Сердце словно бы оборвалось.
Я им это навеки запомнил,
как ее заполнять мне пришлось.
То ли вкусы отвыкли от прозы,
то ли время такое пришло —
отвечать на прямые вопросы,
словно землю копать. Тяжело.
Ах, вопросы, вопросы прямые,
вы не обошли ничего.
До чего же мозги вы промыли!
Душу высушили до чего!
Так, заполнив в страхе,
вручаю
в ужасе
и, вперивши взгляд,
замечаю, примечаю,
как они на это глядят.
«Не пробиться к рабочим, крестьянам…»
Не пробиться к рабочим, крестьянам,
добрым, злым или же никаким,
работящим, но также и пьяным,
не прибиться мне к ним, как ни кинь.
Это — первое. А второе —
жизнь прожить мне от них вдалеке:
не читаться в журнале «Здоровье»,
не печататься мне в «Огоньке».
В сообщениях тех ежегодных,
сообщаемых нам ЦСУ,
среди всех приращений народных
возлюбил я одну полосу:
сколько кончило среднюю школу,
много ль прибыло в этом полку,
скоро ль или не так уже скоро
грамотными читаться могу.
У неграмотных — свои гении,
перейти ли мне эту межу?
Расписавшись в своем уважении,
я от них к своим ухожу.
«Я, наверно, моральный урод…»
Я, наверно, моральный урод:
Не люблю то, что любит народ, —
Ни футбола, и ни хоккея,
И ни тягостный юмор лакея,
Выступающего с эстрад.
Почему-то я им не рад.
Нужен я со всей моей дурью,
Как четырнадцатый стул
В кабачке тринадцати стульев,
Что бы я при этом ни гнул.
Гну свое, а народ не хочет
Слушать, он еще не готов.
Он пока от блаженства хохочет
Над мошенством своих шутов.
ПОДЧИНЕНИЕ ЛОГИКИ
И логика беды,
и логика еды:
горячего,
хоть раз бы в день, покушать!
И вот приходится приказы слушать
и ежедневные свершать труды.
И снова вытекает А из Б,
и вновь глаза слезами затекают,
и снова в рай без справки не пускают,
и вновь бормочешь что-то о судьбе.
И лишь когда до краю недалечко,
вдруг разомкнется ежедневный круг
и логика тебя,
словно колечко,
с перста роняет,
указующего,
вдруг.
«Кесарево кесарю воздал…»
Кесарево кесарю воздал.
Богово же богу — недодал.
Кесарь был поближе.
Бог был далеко,
обсчитать его совсем легко.
Кесарь переводит на рубли.
С богом — все серьезнее, сложнее.
Богу нужно — душу.
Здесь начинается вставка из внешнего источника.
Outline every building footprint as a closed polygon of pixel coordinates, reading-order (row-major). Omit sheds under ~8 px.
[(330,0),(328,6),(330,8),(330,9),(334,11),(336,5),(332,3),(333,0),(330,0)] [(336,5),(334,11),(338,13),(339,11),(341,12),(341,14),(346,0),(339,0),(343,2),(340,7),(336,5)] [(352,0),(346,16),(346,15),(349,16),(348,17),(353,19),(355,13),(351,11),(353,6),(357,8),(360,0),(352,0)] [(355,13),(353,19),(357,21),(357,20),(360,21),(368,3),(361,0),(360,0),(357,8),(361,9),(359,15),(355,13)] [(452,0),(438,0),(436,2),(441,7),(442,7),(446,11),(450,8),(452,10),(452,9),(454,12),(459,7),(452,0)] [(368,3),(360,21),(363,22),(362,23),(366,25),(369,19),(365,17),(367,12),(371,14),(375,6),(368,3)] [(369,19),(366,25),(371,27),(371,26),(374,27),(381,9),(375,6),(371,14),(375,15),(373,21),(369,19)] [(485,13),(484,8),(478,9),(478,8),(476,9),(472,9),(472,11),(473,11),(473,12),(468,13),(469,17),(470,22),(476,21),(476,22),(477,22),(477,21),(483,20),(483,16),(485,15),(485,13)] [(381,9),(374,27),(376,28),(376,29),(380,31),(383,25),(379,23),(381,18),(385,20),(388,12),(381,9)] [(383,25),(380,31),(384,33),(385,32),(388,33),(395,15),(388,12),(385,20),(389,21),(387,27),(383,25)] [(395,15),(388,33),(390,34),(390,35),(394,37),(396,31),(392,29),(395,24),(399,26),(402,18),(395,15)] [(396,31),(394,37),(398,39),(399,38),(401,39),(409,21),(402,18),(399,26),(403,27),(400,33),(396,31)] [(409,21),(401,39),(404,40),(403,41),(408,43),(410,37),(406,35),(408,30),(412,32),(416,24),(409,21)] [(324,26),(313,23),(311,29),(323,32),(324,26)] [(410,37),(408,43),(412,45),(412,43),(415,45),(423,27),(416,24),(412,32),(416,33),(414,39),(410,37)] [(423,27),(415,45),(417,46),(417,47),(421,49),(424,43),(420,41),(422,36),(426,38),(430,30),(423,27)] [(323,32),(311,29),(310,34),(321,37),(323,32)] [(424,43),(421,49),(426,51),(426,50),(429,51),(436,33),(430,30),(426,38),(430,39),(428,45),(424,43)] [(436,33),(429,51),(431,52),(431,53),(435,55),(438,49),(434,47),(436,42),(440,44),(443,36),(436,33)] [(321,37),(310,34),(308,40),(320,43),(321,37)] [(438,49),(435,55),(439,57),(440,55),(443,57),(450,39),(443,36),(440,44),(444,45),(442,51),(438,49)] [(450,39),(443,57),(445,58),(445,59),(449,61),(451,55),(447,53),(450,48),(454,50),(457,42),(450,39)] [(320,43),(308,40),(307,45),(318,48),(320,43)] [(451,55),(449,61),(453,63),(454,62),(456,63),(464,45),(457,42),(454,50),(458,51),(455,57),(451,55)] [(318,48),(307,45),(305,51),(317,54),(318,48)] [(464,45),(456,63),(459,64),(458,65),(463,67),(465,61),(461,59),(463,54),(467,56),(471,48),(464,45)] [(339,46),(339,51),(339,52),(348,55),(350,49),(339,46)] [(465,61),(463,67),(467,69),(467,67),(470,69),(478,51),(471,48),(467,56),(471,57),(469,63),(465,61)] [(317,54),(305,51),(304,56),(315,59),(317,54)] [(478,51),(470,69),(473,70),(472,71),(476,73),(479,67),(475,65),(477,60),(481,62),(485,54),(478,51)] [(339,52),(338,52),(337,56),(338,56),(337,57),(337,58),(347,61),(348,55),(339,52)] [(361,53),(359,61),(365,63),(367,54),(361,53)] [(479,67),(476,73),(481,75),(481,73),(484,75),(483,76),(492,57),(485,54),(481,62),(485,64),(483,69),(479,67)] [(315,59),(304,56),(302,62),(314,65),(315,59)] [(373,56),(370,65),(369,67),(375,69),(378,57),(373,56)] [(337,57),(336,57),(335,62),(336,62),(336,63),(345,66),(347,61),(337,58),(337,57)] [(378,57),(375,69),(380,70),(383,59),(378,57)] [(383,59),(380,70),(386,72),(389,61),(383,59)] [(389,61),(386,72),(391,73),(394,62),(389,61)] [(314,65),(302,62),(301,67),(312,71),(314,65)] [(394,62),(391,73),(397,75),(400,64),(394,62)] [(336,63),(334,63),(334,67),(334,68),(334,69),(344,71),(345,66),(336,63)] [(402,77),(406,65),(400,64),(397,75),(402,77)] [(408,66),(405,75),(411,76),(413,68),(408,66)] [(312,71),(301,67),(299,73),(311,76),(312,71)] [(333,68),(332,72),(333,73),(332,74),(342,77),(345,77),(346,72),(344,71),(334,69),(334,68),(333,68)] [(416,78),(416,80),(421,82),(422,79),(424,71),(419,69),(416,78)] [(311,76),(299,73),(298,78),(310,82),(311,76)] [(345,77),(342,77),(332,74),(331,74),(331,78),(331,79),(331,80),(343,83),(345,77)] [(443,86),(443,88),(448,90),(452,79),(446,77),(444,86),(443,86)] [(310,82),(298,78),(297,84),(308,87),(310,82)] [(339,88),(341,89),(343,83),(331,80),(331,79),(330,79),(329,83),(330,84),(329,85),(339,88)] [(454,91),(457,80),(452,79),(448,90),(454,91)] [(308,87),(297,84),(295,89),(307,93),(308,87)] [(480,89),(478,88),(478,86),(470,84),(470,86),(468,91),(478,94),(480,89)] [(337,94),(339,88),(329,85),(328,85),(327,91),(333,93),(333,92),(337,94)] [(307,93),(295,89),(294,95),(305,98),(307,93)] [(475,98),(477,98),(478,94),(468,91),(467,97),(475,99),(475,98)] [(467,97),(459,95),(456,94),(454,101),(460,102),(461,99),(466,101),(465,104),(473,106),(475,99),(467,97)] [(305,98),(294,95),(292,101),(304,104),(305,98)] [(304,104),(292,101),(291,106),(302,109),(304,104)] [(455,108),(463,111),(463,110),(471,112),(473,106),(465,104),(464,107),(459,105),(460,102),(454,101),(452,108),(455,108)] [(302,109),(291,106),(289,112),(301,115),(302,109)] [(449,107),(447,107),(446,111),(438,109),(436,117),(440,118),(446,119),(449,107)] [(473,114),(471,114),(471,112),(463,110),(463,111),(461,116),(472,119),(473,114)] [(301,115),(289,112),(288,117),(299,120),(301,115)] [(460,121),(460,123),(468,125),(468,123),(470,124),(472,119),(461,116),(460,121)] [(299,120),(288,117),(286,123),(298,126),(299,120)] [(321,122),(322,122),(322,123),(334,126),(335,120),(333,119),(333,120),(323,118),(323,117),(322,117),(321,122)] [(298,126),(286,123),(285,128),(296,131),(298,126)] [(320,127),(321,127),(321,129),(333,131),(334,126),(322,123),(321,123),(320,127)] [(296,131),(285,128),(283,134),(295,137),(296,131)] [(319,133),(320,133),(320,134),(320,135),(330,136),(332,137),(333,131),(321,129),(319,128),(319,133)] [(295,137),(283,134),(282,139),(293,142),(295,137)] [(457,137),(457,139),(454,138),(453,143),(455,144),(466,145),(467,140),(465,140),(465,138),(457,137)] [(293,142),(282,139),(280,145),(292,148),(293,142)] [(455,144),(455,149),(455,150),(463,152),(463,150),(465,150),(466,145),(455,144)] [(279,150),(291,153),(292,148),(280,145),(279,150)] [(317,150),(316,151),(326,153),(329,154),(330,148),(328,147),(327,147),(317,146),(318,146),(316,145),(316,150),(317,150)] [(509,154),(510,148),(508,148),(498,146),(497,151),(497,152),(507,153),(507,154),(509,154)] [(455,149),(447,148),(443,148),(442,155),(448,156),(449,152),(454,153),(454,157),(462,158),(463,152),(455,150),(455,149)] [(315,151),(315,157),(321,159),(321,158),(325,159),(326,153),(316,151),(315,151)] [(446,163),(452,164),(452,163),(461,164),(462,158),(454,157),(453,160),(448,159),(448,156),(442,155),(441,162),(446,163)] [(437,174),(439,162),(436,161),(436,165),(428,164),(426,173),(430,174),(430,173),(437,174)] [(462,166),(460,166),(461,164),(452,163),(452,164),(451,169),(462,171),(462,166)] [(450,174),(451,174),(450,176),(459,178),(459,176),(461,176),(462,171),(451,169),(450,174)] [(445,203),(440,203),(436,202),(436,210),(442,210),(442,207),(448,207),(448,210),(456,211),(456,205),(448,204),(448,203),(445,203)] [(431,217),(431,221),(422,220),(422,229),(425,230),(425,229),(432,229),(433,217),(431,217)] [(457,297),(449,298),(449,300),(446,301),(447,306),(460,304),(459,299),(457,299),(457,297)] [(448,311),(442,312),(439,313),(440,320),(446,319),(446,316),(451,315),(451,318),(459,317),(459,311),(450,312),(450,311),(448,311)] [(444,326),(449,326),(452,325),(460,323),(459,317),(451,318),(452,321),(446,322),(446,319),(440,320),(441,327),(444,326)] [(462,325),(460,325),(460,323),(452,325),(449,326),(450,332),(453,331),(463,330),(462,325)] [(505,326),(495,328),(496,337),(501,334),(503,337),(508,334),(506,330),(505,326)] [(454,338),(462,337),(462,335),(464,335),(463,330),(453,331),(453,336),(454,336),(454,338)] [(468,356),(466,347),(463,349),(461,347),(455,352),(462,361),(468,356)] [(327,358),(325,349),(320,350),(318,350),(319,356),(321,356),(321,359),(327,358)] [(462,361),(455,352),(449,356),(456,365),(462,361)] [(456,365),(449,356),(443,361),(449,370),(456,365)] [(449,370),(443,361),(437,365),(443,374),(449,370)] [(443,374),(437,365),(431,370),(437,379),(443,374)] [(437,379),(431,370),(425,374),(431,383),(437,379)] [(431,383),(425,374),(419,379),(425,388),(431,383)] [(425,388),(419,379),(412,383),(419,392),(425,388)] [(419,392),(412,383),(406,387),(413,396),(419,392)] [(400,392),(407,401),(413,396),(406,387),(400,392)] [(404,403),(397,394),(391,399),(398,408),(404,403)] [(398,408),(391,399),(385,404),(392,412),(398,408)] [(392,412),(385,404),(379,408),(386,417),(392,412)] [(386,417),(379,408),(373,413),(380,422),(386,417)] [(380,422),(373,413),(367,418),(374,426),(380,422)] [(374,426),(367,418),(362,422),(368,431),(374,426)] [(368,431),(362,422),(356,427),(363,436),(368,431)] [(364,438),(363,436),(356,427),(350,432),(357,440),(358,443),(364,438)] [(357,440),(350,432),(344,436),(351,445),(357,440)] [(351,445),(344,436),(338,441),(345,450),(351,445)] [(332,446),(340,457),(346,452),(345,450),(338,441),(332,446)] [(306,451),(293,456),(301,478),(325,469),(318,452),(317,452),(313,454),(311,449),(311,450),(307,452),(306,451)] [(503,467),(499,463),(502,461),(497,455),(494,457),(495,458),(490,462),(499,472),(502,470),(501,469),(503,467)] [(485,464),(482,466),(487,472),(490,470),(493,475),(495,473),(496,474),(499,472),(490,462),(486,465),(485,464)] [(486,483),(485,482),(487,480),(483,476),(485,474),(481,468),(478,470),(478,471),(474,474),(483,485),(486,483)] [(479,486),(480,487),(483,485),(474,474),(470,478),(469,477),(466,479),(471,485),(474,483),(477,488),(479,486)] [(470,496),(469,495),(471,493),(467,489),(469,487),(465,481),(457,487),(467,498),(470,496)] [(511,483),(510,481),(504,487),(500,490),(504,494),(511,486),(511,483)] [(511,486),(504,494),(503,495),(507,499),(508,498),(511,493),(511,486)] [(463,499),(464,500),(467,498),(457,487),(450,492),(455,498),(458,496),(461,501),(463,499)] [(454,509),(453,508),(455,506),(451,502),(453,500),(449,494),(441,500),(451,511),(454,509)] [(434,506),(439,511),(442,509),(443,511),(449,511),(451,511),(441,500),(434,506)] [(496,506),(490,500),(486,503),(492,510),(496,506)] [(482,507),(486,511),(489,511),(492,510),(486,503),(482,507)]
Чтобы с нею
чувства вместе с мыслями пришли.
Кесарь — он берет и забывает.
У него — дела.
Бог тебя, как гвоздик, забивает,
чтоб душа до шляпки внутрь вошла.
«Разошлись по дальним далям ближние…»
Разошлись по дальним далям ближние,
родичи, знакомые, друзья.
Все ушли. Остались только лишние.
Лишние одни. И с ними я.
Лишние они. И я им лишний.
С ними не размыкаю беду.
Воздуха кубо́метр свой личный
вскорости сдышу
и прочь пойду.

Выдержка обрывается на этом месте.